» **The request**: Turn every line of the listing below into a Markdown table with two columns, Row and Line, numbering each row and leaving out any blank lines.

» **Material to process**:

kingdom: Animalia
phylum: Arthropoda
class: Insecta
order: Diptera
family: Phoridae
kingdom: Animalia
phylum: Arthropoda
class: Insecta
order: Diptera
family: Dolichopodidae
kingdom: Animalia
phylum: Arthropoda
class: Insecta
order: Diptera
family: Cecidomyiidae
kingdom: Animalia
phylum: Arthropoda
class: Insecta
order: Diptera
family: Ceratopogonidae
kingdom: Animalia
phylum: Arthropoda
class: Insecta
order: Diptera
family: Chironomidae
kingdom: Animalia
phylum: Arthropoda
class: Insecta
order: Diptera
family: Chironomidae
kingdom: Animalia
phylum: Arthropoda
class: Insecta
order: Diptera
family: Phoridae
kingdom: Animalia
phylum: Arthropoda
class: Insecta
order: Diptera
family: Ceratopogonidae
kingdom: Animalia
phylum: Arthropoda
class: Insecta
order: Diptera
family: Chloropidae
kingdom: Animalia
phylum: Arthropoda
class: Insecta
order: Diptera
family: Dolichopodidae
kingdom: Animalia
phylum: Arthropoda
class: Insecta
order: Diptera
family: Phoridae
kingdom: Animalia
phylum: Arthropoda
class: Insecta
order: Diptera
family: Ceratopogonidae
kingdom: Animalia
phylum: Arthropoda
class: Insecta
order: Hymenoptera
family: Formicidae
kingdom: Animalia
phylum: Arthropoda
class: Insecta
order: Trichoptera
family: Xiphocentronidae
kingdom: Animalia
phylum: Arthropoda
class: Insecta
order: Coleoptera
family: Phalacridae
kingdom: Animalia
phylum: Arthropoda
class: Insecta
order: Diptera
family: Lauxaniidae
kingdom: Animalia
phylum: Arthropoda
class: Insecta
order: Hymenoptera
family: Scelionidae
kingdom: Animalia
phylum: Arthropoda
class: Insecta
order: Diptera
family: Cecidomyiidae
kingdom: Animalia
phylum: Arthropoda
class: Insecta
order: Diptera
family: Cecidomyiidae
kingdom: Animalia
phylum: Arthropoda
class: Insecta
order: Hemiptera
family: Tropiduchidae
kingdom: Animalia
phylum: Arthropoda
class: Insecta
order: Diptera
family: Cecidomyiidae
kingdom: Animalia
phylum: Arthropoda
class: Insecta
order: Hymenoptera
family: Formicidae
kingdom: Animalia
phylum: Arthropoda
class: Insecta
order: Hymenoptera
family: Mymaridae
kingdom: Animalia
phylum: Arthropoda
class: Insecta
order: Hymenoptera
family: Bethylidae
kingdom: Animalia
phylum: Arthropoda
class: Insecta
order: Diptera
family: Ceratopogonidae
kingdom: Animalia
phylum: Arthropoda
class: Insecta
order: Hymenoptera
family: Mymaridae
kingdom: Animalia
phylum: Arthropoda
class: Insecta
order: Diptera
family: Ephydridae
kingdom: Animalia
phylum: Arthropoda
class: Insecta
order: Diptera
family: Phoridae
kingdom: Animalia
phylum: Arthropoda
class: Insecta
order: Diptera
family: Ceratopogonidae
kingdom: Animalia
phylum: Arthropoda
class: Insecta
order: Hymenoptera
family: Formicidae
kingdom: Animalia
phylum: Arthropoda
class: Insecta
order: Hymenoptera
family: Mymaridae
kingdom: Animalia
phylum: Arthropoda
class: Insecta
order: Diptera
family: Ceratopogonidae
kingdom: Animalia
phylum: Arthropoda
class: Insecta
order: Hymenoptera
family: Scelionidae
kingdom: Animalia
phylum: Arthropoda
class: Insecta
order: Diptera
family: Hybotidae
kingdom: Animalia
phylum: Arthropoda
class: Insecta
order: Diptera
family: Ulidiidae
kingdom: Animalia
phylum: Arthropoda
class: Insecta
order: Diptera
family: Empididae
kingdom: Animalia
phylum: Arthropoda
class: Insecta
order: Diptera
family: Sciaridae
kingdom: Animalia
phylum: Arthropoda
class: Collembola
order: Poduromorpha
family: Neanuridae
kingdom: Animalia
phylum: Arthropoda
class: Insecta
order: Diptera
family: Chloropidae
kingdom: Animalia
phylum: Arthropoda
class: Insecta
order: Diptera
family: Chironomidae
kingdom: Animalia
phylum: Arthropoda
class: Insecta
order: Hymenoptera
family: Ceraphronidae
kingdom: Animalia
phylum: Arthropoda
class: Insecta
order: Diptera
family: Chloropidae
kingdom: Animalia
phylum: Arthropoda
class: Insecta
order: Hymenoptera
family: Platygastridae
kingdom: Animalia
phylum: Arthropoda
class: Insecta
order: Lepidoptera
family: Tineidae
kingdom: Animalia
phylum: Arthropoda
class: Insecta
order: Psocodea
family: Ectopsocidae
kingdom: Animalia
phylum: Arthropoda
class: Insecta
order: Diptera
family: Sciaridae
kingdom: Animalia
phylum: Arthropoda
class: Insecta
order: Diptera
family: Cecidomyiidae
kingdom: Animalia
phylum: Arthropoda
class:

» **Final result**:
| Row | Line |
|---|---|
| 1 | kingdom: Animalia |
| 2 | phylum: Arthropoda |
| 3 | class: Insecta |
| 4 | order: Diptera |
| 5 | family: Phoridae |
| 6 | kingdom: Animalia |
| 7 | phylum: Arthropoda |
| 8 | class: Insecta |
| 9 | order: Diptera |
| 10 | family: Dolichopodidae |
| 11 | kingdom: Animalia |
| 12 | phylum: Arthropoda |
| 13 | class: Insecta |
| 14 | order: Diptera |
| 15 | family: Cecidomyiidae |
| 16 | kingdom: Animalia |
| 17 | phylum: Arthropoda |
| 18 | class: Insecta |
| 19 | order: Diptera |
| 20 | family: Ceratopogonidae |
| 21 | kingdom: Animalia |
| 22 | phylum: Arthropoda |
| 23 | class: Insecta |
| 24 | order: Diptera |
| 25 | family: Chironomidae |
| 26 | kingdom: Animalia |
| 27 | phylum: Arthropoda |
| 28 | class: Insecta |
| 29 | order: Diptera |
| 30 | family: Chironomidae |
| 31 | kingdom: Animalia |
| 32 | phylum: Arthropoda |
| 33 | class: Insecta |
| 34 | order: Diptera |
| 35 | family: Phoridae |
| 36 | kingdom: Animalia |
| 37 | phylum: Arthropoda |
| 38 | class: Insecta |
| 39 | order: Diptera |
| 40 | family: Ceratopogonidae |
| 41 | kingdom: Animalia |
| 42 | phylum: Arthropoda |
| 43 | class: Insecta |
| 44 | order: Diptera |
| 45 | family: Chloropidae |
| 46 | kingdom: Animalia |
| 47 | phylum: Arthropoda |
| 48 | class: Insecta |
| 49 | order: Diptera |
| 50 | family: Dolichopodidae |
| 51 | kingdom: Animalia |
| 52 | phylum: Arthropoda |
| 53 | class: Insecta |
| 54 | order: Diptera |
| 55 | family: Phoridae |
| 56 | kingdom: Animalia |
| 57 | phylum: Arthropoda |
| 58 | class: Insecta |
| 59 | order: Diptera |
| 60 | family: Ceratopogonidae |
| 61 | kingdom: Animalia |
| 62 | phylum: Arthropoda |
| 63 | class: Insecta |
| 64 | order: Hymenoptera |
| 65 | family: Formicidae |
| 66 | kingdom: Animalia |
| 67 | phylum: Arthropoda |
| 68 | class: Insecta |
| 69 | order: Trichoptera |
| 70 | family: Xiphocentronidae |
| 71 | kingdom: Animalia |
| 72 | phylum: Arthropoda |
| 73 | class: Insecta |
| 74 | order: Coleoptera |
| 75 | family: Phalacridae |
| 76 | kingdom: Animalia |
| 77 | phylum: Arthropoda |
| 78 | class: Insecta |
| 79 | order: Diptera |
| 80 | family: Lauxaniidae |
| 81 | kingdom: Animalia |
| 82 | phylum: Arthropoda |
| 83 | class: Insecta |
| 84 | order: Hymenoptera |
| 85 | family: Scelionidae |
| 86 | kingdom: Animalia |
| 87 | phylum: Arthropoda |
| 88 | class: Insecta |
| 89 | order: Diptera |
| 90 | family: Cecidomyiidae |
| 91 | kingdom: Animalia |
| 92 | phylum: Arthropoda |
| 93 | class: Insecta |
| 94 | order: Diptera |
| 95 | family: Cecidomyiidae |
| 96 | kingdom: Animalia |
| 97 | phylum: Arthropoda |
| 98 | class: Insecta |
| 99 | order: Hemiptera |
| 100 | family: Tropiduchidae |
| 101 | kingdom: Animalia |
| 102 | phylum: Arthropoda |
| 103 | class: Insecta |
| 104 | order: Diptera |
| 105 | family: Cecidomyiidae |
| 106 | kingdom: Animalia |
| 107 | phylum: Arthropoda |
| 108 | class: Insecta |
| 109 | order: Hymenoptera |
| 110 | family: Formicidae |
| 111 | kingdom: Animalia |
| 112 | phylum: Arthropoda |
| 113 | class: Insecta |
| 114 | order: Hymenoptera |
| 115 | family: Mymaridae |
| 116 | kingdom: Animalia |
| 117 | phylum: Arthropoda |
| 118 | class: Insecta |
| 119 | order: Hymenoptera |
| 120 | family: Bethylidae |
| 121 | kingdom: Animalia |
| 122 | phylum: Arthropoda |
| 123 | class: Insecta |
| 124 | order: Diptera |
| 125 | family: Ceratopogonidae |
| 126 | kingdom: Animalia |
| 127 | phylum: Arthropoda |
| 128 | class: Insecta |
| 129 | order: Hymenoptera |
| 130 | family: Mymaridae |
| 131 | kingdom: Animalia |
| 132 | phylum: Arthropoda |
| 133 | class: Insecta |
| 134 | order: Diptera |
| 135 | family: Ephydridae |
| 136 | kingdom: Animalia |
| 137 | phylum: Arthropoda |
| 138 | class: Insecta |
| 139 | order: Diptera |
| 140 | family: Phoridae |
| 141 | kingdom: Animalia |
| 142 | phylum: Arthropoda |
| 143 | class: Insecta |
| 144 | order: Diptera |
| 145 | family: Ceratopogonidae |
| 146 | kingdom: Animalia |
| 147 | phylum: Arthropoda |
| 148 | class: Insecta |
| 149 | order: Hymenoptera |
| 150 | family: Formicidae |
| 151 | kingdom: Animalia |
| 152 | phylum: Arthropoda |
| 153 | class: Insecta |
| 154 | order: Hymenoptera |
| 155 | family: Mymaridae |
| 156 | kingdom: Animalia |
| 157 | phylum: Arthropoda |
| 158 | class: Insecta |
| 159 | order: Diptera |
| 160 | family: Ceratopogonidae |
| 161 | kingdom: Animalia |
| 162 | phylum: Arthropoda |
| 163 | class: Insecta |
| 164 | order: Hymenoptera |
| 165 | family: Scelionidae |
| 166 | kingdom: Animalia |
| 167 | phylum: Arthropoda |
| 168 | class: Insecta |
| 169 | order: Diptera |
| 170 | family: Hybotidae |
| 171 | kingdom: Animalia |
| 172 | phylum: Arthropoda |
| 173 | class: Insecta |
| 174 | order: Diptera |
| 175 | family: Ulidiidae |
| 176 | kingdom: Animalia |
| 177 | phylum: Arthropoda |
| 178 | class: Insecta |
| 179 | order: Diptera |
| 180 | family: Empididae |
| 181 | kingdom: Animalia |
| 182 | phylum: Arthropoda |
| 183 | class: Insecta |
| 184 | order: Diptera |
| 185 | family: Sciaridae |
| 186 | kingdom: Animalia |
| 187 | phylum: Arthropoda |
| 188 | class: Collembola |
| 189 | order: Poduromorpha |
| 190 | family: Neanuridae |
| 191 | kingdom: Animalia |
| 192 | phylum: Arthropoda |
| 193 | class: Insecta |
| 194 | order: Diptera |
| 195 | family: Chloropidae |
| 196 | kingdom: Animalia |
| 197 | phylum: Arthropoda |
| 198 | class: Insecta |
| 199 | order: Diptera |
| 200 | family: Chironomidae |
| 201 | kingdom: Animalia |
| 202 | phylum: Arthropoda |
| 203 | class: Insecta |
| 204 | order: Hymenoptera |
| 205 | family: Ceraphronidae |
| 206 | kingdom: Animalia |
| 207 | phylum: Arthropoda |
| 208 | class: Insecta |
| 209 | order: Diptera |
| 210 | family: Chloropidae |
| 211 | kingdom: Animalia |
| 212 | phylum: Arthropoda |
| 213 | class: Insecta |
| 214 | order: Hymenoptera |
| 215 | family: Platygastridae |
| 216 | kingdom: Animalia |
| 217 | phylum: Arthropoda |
| 218 | class: Insecta |
| 219 | order: Lepidoptera |
| 220 | family: Tineidae |
| 221 | kingdom: Animalia |
| 222 | phylum: Arthropoda |
| 223 | class: Insecta |
| 224 | order: Psocodea |
| 225 | family: Ectopsocidae |
| 226 | kingdom: Animalia |
| 227 | phylum: Arthropoda |
| 228 | class: Insecta |
| 229 | order: Diptera |
| 230 | family: Sciaridae |
| 231 | kingdom: Animalia |
| 232 | phylum: Arthropoda |
| 233 | class: Insecta |
| 234 | order: Diptera |
| 235 | family: Cecidomyiidae |
| 236 | kingdom: Animalia |
| 237 | phylum: Arthropoda |
| 238 | class: |